Here in Evanston, which may as well be Chicago for its dense population and pedestrian focus, the weather takes on entirely new meaning. Ronni's school has no buses for neighborhood children, and the parking lot has room for perhaps twenty cars. The streets surrounding the school have little parking available during school hours, and everyone lives within less than a mile radius of the school itself. As a result, the vast majority of the students there get to school on foot.
This is something I love about it, but also something that requires a whole set of gear I never anticipated. Sammi is still too small to make that six block trek through the snow at anything approaching a reasonable speed, and so it is crucial that we have a way of transporting her on our journey. With clear sidewalks, a stroller works beautifully -- and becomes like a rolling luggage rack too, holding backpacks and extra shoes and lunchboxes and random necessities.

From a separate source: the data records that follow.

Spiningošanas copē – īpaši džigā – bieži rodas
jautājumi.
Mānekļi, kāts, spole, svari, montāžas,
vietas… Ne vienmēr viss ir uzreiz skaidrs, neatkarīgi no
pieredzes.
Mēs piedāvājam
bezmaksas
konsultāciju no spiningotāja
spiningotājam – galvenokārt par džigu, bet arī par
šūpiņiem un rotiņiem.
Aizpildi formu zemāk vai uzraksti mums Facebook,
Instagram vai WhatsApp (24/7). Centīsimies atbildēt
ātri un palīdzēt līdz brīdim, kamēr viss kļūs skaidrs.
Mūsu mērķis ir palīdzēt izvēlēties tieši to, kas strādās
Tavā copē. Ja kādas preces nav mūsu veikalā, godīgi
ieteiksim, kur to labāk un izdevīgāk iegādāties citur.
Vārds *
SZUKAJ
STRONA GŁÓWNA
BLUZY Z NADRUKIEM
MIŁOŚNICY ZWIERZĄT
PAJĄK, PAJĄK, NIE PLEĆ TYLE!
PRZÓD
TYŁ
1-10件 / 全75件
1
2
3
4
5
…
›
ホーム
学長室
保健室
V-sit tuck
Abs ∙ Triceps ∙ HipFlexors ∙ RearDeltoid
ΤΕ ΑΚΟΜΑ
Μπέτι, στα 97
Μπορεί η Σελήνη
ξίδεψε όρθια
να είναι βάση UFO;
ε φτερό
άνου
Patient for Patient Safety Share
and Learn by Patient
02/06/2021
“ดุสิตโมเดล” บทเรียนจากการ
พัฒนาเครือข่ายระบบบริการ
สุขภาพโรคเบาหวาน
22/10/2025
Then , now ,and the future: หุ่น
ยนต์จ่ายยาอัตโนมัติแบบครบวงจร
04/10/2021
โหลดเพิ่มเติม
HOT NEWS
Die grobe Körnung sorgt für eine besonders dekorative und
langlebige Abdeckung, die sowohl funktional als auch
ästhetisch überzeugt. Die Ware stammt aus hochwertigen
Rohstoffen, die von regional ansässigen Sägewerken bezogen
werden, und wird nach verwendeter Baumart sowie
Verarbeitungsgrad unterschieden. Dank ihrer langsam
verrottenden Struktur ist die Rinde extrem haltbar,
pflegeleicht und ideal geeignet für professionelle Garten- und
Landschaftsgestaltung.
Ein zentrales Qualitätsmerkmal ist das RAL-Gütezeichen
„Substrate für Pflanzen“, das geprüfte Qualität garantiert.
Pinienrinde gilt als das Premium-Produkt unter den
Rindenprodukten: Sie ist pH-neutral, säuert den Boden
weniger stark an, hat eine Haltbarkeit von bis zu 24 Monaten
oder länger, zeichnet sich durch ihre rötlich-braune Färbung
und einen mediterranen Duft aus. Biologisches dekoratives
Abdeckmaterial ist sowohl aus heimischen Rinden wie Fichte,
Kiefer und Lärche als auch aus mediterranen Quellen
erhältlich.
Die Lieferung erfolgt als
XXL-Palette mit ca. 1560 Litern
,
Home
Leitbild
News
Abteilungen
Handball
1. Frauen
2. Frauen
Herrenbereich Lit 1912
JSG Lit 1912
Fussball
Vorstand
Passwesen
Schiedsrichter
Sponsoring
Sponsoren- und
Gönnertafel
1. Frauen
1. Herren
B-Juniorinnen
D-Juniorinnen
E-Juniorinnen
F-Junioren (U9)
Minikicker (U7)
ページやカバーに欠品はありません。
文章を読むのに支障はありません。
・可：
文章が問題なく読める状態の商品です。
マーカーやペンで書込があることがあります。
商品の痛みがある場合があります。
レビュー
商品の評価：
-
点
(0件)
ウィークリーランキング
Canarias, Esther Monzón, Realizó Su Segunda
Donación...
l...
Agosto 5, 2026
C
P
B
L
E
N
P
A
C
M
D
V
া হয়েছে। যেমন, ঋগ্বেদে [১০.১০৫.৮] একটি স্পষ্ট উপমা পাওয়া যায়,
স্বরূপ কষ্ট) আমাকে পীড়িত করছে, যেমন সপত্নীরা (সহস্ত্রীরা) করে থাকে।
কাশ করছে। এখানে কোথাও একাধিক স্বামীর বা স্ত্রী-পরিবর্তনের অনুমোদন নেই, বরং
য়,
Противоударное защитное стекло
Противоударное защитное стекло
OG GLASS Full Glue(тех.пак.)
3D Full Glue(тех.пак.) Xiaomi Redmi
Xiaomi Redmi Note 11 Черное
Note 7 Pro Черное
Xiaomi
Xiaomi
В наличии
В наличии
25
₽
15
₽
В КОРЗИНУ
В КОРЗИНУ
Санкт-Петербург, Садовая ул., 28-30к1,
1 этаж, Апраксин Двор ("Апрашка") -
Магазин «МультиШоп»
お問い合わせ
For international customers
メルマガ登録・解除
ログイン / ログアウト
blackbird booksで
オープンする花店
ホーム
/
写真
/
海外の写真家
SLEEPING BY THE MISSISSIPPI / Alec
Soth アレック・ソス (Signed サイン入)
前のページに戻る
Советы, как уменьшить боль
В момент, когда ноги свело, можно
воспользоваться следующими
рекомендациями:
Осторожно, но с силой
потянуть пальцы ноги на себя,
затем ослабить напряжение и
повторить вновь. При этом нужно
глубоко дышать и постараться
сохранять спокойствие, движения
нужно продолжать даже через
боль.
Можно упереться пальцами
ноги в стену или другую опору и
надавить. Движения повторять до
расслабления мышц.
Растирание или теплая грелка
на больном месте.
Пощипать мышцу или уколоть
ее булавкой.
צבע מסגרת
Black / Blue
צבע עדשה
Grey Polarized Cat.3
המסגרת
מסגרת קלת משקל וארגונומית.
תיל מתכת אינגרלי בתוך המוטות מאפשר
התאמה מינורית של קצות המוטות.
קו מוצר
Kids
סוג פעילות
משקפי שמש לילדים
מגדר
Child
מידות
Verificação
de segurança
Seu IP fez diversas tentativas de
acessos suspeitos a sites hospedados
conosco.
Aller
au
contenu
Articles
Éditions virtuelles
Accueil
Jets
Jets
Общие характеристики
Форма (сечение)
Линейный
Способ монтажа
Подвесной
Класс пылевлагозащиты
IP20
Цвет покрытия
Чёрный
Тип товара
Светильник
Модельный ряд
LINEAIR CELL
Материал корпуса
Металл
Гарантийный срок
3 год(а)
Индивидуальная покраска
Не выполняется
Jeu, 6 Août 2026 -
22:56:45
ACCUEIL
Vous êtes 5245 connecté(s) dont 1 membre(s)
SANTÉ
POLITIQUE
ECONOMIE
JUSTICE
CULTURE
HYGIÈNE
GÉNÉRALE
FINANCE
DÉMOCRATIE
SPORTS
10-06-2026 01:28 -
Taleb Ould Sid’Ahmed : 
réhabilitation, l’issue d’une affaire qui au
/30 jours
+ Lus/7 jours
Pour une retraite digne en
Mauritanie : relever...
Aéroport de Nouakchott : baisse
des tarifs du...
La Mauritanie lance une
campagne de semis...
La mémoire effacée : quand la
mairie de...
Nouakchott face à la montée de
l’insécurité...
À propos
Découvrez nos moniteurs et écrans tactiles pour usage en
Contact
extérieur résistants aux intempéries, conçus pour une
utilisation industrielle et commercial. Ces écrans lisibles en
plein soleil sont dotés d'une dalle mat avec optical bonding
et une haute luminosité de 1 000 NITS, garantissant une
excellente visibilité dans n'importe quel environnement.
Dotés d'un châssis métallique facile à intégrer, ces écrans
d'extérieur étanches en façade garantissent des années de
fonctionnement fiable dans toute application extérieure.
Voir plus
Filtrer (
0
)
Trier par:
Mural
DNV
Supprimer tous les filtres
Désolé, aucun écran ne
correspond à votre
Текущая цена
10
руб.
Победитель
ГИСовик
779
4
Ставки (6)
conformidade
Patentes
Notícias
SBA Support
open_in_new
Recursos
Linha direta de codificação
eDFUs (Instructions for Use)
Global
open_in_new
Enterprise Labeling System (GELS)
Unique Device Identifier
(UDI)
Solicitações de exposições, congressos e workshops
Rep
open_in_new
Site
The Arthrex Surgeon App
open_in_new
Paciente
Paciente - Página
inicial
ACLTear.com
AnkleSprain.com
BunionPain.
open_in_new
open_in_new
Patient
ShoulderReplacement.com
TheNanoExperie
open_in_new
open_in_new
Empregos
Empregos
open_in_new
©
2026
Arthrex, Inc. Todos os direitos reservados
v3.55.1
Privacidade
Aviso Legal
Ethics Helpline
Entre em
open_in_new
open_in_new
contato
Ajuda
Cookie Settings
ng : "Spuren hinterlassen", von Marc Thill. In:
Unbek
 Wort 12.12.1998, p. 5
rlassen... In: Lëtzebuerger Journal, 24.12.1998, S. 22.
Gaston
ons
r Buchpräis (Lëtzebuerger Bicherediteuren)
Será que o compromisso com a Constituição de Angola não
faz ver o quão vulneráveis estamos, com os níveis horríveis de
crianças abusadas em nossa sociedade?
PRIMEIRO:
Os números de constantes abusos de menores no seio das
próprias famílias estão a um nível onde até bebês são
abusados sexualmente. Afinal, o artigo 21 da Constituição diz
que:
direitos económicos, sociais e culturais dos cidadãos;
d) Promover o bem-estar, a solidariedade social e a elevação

With snowy sidewalks, all bets are off.
Sidewalks are cleared by the residents of the houses that face them, and not all of those residents are imagining a stroller passing through. Handicap ramps from the sidewalk to the street at each corner often only reveal a shoveled path wide enough for the narrowest feet. Hoisting a stroller -- and its 30-plus-pounds of cargo -- over the snowbank there is not an option. When it snows, I am left without the ability to push Sammi to school in the stroller. What's a city mom to do?
- Thank heavens for the soft carrier made by CatBirdBaby. I have about five pounds of leeway before Sammi gets too big for it, and I hope by then she'll be able to walk. When the snow is too deep for the stroller but not deep enough yet for option #2 (below), I strap Sammi to my back in this carrier, and we stomp off to school. That's her in there on a hike last summer -- imagine this but with both of us in heavy winter coats, hats, mittens, and her in snowpants and boots.
- Remember that sled you pulled up the hill hundreds of times as a kid, only to throw yourself onto it on your belly and slide down again? The big plastic one with the rope tied to the front? That's Sammi's chariot when the snow is so deep that I can't bear to trudge through it with 30 pounds on my back. She has learned to grip the sides tightly as I drag her over unshoveled sidewalks, across snowy yards and even -- scraping the bottom as we go -- across one busy intersection, depending on the mercy of motorists seeing a five-foot-tall woman in snow gear pulling a very overstuffed preschooler in a red sled.